At my day care, we had one bathroom with three toilets in it. There were no stalls or anything, just three toilets right next to each other. Well, my best friend was a dude and so when I saw him peeing standing up I asked him why I couldn't do that too. He told me to try it and I did. Afterwards, when I had to explain to my teacher why my pants were wet, I told her it was because god was sexist and didn't let boys and girls pee the same way.
When I first pooped in the working toilet, like not the little trainer ones. I flushed it and started crying, because I thought I accidentally pooped out all my internal organs and now they would be gone forever.
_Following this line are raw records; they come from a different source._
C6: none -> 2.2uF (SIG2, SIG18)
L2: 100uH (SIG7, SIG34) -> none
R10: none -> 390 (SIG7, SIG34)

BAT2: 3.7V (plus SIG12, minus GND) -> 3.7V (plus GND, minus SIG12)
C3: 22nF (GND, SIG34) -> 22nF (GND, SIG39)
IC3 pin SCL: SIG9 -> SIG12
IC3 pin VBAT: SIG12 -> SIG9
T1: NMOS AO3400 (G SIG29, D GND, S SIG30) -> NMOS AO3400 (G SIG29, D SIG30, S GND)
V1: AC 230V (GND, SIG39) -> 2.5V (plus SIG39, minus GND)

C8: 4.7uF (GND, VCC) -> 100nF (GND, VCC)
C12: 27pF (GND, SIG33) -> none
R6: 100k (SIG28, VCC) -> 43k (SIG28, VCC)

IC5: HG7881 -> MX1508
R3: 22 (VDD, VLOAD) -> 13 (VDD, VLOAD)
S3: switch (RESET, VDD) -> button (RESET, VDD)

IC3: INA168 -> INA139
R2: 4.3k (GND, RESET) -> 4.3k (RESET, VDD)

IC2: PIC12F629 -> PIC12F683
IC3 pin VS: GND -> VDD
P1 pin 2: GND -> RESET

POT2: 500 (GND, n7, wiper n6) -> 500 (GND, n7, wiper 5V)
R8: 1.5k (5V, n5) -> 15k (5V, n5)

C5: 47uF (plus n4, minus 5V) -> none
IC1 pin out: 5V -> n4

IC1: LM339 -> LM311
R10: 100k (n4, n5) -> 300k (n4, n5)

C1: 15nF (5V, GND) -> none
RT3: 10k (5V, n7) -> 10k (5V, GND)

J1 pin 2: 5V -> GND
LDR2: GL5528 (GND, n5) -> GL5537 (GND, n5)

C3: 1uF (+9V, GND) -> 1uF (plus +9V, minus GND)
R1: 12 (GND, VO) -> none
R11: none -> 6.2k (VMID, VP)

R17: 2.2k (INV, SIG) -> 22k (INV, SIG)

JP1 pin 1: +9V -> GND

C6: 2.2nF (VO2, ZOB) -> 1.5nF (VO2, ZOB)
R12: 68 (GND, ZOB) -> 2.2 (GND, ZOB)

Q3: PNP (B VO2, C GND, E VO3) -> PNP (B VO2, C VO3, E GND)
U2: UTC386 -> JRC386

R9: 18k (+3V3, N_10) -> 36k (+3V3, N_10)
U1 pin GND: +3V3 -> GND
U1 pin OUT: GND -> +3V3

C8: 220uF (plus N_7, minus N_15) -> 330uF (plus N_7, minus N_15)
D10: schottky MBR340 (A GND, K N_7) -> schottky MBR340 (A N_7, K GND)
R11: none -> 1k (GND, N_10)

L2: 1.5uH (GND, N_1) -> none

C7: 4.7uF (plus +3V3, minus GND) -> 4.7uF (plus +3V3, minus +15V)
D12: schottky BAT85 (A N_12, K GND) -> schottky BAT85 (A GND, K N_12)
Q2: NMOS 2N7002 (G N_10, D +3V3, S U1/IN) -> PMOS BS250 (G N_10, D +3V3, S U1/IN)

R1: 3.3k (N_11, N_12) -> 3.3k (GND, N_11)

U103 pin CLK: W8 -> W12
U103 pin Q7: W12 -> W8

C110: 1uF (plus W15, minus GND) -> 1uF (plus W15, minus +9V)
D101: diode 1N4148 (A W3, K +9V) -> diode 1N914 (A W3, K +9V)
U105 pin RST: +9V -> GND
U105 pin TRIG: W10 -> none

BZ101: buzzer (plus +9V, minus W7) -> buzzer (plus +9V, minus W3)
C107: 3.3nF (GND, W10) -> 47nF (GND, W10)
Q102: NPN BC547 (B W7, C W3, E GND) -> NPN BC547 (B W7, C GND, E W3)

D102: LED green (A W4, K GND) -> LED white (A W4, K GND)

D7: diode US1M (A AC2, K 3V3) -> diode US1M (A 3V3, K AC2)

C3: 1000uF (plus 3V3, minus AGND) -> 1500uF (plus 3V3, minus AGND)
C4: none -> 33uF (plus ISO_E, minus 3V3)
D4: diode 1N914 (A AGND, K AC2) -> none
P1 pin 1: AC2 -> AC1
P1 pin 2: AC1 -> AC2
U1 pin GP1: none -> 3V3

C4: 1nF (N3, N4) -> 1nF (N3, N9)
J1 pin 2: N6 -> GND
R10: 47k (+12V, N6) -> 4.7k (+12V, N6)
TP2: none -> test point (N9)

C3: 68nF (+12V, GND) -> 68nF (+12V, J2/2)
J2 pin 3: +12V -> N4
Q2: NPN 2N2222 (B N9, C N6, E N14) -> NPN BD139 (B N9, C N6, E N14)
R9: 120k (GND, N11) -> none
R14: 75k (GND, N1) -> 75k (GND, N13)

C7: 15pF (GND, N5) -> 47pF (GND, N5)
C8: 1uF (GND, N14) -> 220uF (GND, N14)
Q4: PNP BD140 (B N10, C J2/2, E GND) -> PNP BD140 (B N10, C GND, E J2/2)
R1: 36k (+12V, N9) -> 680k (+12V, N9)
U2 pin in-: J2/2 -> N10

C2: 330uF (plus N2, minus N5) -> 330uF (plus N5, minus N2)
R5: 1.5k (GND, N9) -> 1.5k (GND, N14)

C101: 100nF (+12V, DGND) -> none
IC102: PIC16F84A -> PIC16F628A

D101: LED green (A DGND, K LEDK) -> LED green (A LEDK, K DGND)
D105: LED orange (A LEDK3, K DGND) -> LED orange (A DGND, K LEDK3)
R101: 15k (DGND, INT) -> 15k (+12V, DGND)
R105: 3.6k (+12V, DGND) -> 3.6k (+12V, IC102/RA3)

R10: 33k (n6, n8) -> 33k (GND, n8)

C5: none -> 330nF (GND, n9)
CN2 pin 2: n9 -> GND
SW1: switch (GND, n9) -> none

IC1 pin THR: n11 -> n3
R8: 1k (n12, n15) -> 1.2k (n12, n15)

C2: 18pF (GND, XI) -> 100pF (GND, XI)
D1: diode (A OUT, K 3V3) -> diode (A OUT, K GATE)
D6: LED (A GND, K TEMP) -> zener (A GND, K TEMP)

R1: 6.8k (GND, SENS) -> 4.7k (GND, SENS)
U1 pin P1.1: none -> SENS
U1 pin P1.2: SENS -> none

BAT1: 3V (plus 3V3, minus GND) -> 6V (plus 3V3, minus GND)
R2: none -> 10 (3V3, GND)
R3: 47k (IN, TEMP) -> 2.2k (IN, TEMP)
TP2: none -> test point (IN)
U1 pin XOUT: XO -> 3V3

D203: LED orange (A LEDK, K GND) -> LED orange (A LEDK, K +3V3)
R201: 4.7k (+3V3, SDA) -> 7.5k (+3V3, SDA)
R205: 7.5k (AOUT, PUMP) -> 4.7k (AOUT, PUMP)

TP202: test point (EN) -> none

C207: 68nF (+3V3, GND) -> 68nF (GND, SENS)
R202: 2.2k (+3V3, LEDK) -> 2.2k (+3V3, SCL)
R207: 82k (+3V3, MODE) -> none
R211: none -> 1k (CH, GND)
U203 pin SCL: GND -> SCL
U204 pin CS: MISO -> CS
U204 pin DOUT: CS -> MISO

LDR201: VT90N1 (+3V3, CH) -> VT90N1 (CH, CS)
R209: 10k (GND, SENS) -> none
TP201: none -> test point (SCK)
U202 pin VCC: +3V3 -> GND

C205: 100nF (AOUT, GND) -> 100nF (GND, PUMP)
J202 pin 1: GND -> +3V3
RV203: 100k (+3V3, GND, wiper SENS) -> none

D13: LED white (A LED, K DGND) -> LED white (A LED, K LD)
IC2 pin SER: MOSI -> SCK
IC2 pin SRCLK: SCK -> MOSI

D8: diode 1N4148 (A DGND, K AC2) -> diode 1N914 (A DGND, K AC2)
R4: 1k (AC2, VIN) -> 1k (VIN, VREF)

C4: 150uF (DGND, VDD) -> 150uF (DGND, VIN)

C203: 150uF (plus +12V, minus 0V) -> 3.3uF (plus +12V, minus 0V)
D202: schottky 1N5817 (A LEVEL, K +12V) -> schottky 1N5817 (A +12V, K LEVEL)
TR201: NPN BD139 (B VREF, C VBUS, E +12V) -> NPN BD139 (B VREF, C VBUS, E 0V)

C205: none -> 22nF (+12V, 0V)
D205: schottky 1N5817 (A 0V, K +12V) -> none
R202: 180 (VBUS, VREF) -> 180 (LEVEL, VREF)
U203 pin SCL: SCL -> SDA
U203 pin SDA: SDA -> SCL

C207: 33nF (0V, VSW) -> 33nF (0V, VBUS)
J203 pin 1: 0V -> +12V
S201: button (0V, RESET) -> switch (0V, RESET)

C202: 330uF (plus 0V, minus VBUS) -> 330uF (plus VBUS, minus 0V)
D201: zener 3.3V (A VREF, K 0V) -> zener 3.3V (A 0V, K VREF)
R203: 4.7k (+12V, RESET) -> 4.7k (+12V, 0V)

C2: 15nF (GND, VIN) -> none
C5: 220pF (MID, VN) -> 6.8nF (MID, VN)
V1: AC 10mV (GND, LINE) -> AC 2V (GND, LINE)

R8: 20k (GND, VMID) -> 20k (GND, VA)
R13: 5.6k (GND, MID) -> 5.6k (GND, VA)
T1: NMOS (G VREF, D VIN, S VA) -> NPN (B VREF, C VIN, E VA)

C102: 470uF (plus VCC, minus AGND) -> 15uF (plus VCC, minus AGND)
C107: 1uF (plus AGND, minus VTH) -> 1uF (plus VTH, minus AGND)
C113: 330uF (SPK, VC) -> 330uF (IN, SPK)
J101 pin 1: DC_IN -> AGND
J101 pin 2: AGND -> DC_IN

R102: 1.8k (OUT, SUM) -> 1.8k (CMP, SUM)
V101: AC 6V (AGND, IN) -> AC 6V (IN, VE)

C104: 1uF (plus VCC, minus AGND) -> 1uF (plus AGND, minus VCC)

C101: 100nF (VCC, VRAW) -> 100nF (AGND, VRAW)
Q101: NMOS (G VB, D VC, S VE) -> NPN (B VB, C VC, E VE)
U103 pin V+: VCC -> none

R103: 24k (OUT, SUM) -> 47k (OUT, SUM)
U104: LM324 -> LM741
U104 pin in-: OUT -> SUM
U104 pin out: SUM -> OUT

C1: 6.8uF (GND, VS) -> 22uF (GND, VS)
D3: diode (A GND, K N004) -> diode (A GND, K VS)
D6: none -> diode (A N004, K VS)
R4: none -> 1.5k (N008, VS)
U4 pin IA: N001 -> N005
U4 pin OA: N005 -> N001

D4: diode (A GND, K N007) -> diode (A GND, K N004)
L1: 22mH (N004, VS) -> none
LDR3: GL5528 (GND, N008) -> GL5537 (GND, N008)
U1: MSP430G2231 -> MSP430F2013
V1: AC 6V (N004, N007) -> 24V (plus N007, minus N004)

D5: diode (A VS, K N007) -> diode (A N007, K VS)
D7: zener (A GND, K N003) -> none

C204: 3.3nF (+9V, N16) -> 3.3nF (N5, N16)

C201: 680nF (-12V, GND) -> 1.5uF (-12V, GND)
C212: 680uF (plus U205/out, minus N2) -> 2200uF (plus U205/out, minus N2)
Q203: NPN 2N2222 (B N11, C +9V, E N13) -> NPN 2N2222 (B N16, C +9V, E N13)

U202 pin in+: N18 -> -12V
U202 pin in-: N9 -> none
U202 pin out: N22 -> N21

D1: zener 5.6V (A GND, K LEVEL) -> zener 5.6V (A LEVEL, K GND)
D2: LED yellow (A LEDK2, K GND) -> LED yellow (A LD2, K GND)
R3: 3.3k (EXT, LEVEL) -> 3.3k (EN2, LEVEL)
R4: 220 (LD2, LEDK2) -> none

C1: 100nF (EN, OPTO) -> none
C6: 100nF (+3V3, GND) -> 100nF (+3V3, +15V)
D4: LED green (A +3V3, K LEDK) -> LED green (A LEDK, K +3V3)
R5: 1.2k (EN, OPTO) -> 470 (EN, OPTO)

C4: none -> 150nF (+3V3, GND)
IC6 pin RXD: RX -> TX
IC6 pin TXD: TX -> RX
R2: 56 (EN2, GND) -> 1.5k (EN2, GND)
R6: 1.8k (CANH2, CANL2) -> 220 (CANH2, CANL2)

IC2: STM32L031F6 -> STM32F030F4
I thought I would die the next time I had to poop or got hungry.
I used to think that boy's lifted the toilet seat to pee because their asses were too big.
My older brother told when that babies were created when people took a dump in the toilet. so until i was 7 i always looked in the toilet to see if there was a baby there!
When I was about 4, I flushed a bouncy ball down the toilet.
The next day, after a weeks worth of rainfall, a nearby town was flooded, and when I saw this on the news I blamed myself for this incident.
I wouldn't let go of the guilt the pained me for the next two years.
When i was a little boy , i used to believe when i was on the toilett a ostrich arrived and pinch me
I use to beleive that there were monsters living in the piping and trying to climb out of my toilet and by pooing and putting toilet paper in the bowel I was effectively build a barricade and stoping them from getting into my house. I have no idea where this came from.
When I was little my grandma would clean my butt after taking a poo.. till I was around 12!!
when i was about 5 or 6 i thot that handycap sigh ment you had to use the restroom because almost evry restroom had a handycap sigh
After flushing the toilet I would have to run into the next room before it finished flushing.
I was a strange child.
I used to think that when you would flush the toilet that all your pee and poop would go down to this little guy under the toilet and he would make a huge cake out of it and then every so often all of the other toilet cake makers would have a party and vote on who had the best cakes. I tried to make sure I always gave him good ingrediants so my toilet guy would win! lol. i was a weird kid!
I used to ride in airplanes a lot, and when I flushed the toilet it would suck everything in, and I thought it made everything that wasn't attached to the ground or the walls sucked in and fall out the airplane
I was frightend of the '9 o'clock hosses' till I knew what they were. They were the people who came round to empty the toilet bucket. At that time of the night.
My older sister always told me that if I didn't wash my hands with soap after I went to the bathroom, I would die of some pee-related disease. So naturally, I would soap up heavily. Then she tells me that if I didn't get all of the soap off, I would get cancer. Like I didn't have enough to worry about already!
When I was younger i believed that if you diddn't flush the toilet and close the lid then all the stuff in the toilet would then either go on your hands when you washed them or onto your toothbrush when you cleaned your teeth! My older sister had told me about it for a joke as i always used to forget to flush the toilet.
When ever we had spiders(house spiders)we always flushed them down the toilet.Im really sczared of spiders by the way!!!Now when ever i go to the toilet im scared that the spiders are going to come up and bite my butt or something!!!!!
For no reason I can remember when I was really little I believed Santa lived wherever the pipes in the toilet led to. I tried to write a Christmas list on toilet paper and flushed it to send it to him. I felt very sorry for him.